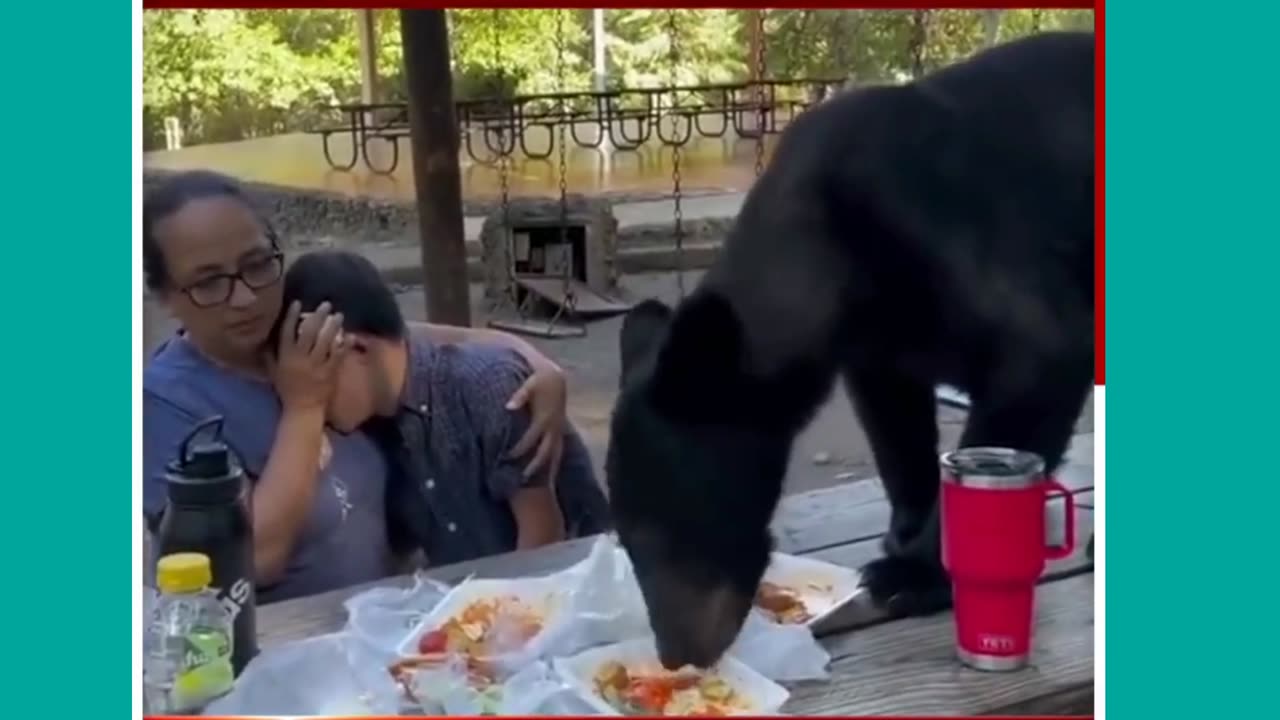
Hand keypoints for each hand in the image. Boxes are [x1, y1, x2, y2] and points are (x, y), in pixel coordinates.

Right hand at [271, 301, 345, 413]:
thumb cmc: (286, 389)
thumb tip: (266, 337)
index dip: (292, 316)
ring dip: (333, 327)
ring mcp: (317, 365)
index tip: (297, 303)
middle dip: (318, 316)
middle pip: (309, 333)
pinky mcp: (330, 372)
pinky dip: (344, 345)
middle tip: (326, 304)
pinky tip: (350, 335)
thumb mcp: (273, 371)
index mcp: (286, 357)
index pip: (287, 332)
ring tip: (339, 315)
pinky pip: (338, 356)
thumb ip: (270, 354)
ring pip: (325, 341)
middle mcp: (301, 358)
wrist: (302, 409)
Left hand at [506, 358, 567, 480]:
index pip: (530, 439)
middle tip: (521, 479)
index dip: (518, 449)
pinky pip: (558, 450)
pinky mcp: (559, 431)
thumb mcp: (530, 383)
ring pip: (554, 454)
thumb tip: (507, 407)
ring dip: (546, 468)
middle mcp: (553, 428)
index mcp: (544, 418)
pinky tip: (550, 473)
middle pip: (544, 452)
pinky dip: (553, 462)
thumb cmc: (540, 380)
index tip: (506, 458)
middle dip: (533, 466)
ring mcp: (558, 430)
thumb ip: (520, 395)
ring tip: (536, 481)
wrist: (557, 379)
====================
When a line in the listing has the word "index", return that line.

index dip: (292, 316)
index tip: (297, 303)
index mcp: (286, 357)
index pip: (287, 332)
index pip: (530, 439)
index dip: (518, 449)
index mcp: (544, 418)
index tip: (506, 458)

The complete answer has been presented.